(Collected data entries)
# # # # #

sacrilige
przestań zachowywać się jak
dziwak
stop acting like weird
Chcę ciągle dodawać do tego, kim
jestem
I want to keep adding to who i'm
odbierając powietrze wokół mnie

# # # # #

**What the exercise asks:**
Each entry above needs to be retyped exactly as it appears.

**Solution:**
sacrilige
przestań zachowywać się jak
dziwak
stop acting like weird
Chcę ciągle dodawać do tego, kim
jestem
I want to keep adding to who i'm
odbierając powietrze wokół mnie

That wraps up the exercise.